(Collected data)
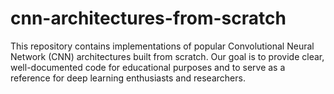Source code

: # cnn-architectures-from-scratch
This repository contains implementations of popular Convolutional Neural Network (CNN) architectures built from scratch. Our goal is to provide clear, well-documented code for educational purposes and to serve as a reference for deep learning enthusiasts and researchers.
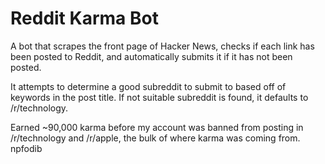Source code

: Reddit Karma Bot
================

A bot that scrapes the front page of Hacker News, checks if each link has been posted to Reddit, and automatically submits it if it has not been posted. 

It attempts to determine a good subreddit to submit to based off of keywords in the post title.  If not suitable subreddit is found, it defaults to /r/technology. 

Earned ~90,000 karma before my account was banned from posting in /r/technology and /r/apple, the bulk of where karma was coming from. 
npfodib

* **Exercise**: Print the material above word for word, leaving out the pictures and keeping only the text.

* **Completed exercise**:
Source code

: # cnn-architectures-from-scratch
This repository contains implementations of popular Convolutional Neural Network (CNN) architectures built from scratch. Our goal is to provide clear, well-documented code for educational purposes and to serve as a reference for deep learning enthusiasts and researchers.
Source code

: Reddit Karma Bot
================

A bot that scrapes the front page of Hacker News, checks if each link has been posted to Reddit, and automatically submits it if it has not been posted. 

It attempts to determine a good subreddit to submit to based off of keywords in the post title.  If not suitable subreddit is found, it defaults to /r/technology. 

Earned ~90,000 karma before my account was banned from posting in /r/technology and /r/apple, the bulk of where karma was coming from. 
npfodib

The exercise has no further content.